It's a new year for Albany -- and with it new challenges, including a $4.5 billion budget shortfall lawmakers have to close.
"I always worry about a difficult year, because this governor has tremendous power -- more power than any executive than any state in the nation," said Sen. Jim Tedisco (R - Glenville). "On the other side of this, it may be an easier year. When you don't have the money, you have to rein in your spending. You have to tighten up your belt."
When Governor Andrew Cuomo delivers his eighth State of the State address Wednesday, some lawmakers want to see how he'll tackle jobs in upstate New York and whether he'll propose any remedies to public corruption.
"The upstate economy is still not percolating along as it may be in New York City," said Assembly minority leader Brian Kolb. "What are we going to do about corruption? That's going to be a huge topic after the first of the year."
The case of Cuomo's former close aide Joe Percoco and prominent upstate developers will go to trial later this month. The defendants are charged with bid rigging and bribery. Now some lawmakers want to scale back the economic development spending at the heart of those cases.
"We have to look at all the different programs, like the economic development programs. We want to do a full review on that," said Sen. Cathy Young (R - Olean).

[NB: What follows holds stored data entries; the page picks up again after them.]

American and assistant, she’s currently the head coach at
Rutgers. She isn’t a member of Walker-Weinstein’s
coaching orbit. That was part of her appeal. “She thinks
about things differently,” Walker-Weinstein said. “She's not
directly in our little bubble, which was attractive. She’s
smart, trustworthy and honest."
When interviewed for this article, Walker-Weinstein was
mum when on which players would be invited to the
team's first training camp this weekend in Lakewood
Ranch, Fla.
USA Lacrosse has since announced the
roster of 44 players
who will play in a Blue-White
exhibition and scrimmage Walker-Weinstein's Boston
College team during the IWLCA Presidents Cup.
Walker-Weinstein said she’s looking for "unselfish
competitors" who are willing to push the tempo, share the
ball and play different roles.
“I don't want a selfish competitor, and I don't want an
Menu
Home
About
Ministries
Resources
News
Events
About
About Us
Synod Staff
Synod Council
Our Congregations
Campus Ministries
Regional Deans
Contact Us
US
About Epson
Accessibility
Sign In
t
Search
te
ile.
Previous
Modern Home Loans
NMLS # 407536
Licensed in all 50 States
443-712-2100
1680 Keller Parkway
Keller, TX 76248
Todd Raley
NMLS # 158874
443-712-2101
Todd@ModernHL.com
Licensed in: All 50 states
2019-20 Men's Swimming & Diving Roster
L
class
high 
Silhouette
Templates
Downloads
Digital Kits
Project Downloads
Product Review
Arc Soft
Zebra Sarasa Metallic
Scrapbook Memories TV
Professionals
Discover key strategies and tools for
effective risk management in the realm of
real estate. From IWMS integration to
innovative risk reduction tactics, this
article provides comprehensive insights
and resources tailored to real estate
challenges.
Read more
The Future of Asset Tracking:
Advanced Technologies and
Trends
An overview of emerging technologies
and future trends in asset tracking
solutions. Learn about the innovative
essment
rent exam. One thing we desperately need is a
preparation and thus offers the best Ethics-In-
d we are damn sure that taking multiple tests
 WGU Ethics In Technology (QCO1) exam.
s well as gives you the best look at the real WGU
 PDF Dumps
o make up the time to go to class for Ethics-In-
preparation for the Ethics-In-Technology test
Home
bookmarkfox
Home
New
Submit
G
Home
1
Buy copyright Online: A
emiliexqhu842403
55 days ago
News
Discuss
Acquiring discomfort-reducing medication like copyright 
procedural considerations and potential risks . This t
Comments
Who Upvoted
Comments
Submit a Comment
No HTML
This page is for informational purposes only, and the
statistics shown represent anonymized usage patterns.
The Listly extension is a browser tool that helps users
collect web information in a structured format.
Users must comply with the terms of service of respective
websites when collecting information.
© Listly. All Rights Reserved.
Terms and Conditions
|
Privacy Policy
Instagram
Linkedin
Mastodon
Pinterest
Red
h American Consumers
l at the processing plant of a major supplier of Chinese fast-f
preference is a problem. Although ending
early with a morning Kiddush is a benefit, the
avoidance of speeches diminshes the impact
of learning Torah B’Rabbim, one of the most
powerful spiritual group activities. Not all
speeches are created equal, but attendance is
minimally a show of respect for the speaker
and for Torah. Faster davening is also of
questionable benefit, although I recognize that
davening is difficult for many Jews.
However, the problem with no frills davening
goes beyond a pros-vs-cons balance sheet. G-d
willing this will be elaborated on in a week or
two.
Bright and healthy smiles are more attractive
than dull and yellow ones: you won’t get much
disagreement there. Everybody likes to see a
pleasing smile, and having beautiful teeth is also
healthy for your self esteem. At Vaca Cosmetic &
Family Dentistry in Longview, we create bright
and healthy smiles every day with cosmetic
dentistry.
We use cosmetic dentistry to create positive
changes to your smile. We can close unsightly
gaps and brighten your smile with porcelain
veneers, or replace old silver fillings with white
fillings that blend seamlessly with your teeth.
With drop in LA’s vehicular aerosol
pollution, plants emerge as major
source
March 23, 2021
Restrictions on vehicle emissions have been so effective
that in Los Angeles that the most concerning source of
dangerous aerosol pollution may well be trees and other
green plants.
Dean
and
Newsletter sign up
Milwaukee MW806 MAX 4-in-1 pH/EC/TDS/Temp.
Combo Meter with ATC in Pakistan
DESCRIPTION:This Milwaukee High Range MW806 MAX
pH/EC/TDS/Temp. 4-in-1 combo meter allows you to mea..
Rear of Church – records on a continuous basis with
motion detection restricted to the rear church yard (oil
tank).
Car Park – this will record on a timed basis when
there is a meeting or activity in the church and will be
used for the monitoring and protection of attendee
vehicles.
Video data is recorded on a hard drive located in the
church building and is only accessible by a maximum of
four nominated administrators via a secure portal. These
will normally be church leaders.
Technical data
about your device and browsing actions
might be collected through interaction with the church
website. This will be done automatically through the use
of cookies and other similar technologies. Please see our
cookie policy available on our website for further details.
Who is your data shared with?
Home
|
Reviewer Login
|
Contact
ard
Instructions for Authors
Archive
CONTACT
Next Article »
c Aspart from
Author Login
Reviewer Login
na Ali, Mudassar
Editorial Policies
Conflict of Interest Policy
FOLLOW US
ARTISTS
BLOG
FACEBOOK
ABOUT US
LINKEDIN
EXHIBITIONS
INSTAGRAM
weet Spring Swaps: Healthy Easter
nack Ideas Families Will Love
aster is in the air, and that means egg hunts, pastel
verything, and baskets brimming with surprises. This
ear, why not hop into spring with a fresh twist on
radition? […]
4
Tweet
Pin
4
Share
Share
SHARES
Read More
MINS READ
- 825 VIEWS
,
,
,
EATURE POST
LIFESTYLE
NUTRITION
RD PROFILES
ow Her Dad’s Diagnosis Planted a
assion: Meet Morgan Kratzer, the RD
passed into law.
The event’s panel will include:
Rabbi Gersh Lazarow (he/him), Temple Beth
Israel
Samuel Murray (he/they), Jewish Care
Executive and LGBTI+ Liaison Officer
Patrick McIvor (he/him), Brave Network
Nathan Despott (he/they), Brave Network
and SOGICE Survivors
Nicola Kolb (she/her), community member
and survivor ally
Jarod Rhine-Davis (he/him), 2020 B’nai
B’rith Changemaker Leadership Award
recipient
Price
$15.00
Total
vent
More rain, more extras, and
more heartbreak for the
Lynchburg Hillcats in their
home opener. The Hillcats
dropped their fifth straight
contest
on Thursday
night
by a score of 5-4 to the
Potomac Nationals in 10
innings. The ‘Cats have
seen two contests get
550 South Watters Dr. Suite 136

For Democrats, there's a concern the deficit could harm progress made last year, like in higher education.
"We're providing free college. We don't want to let quality slip within our colleges," said Assemblywoman Pat Fahy (D - Albany).
And then there are the politics of 2018, with a Democratic deal to unify the state Senate struck last year. The deal remains fragile. Republicans argue the state is better off with a divided, bipartisan government.
"If we have one voice, a lot of people are going to be getting on a bus, more so than now," Tedisco said. "That's not the trajectory I'm talking about. I believe the taxpayers of New York state want to keep two alternative voices."
The Senate could flip to Democratic control soon after the budget, but only if the deal holds.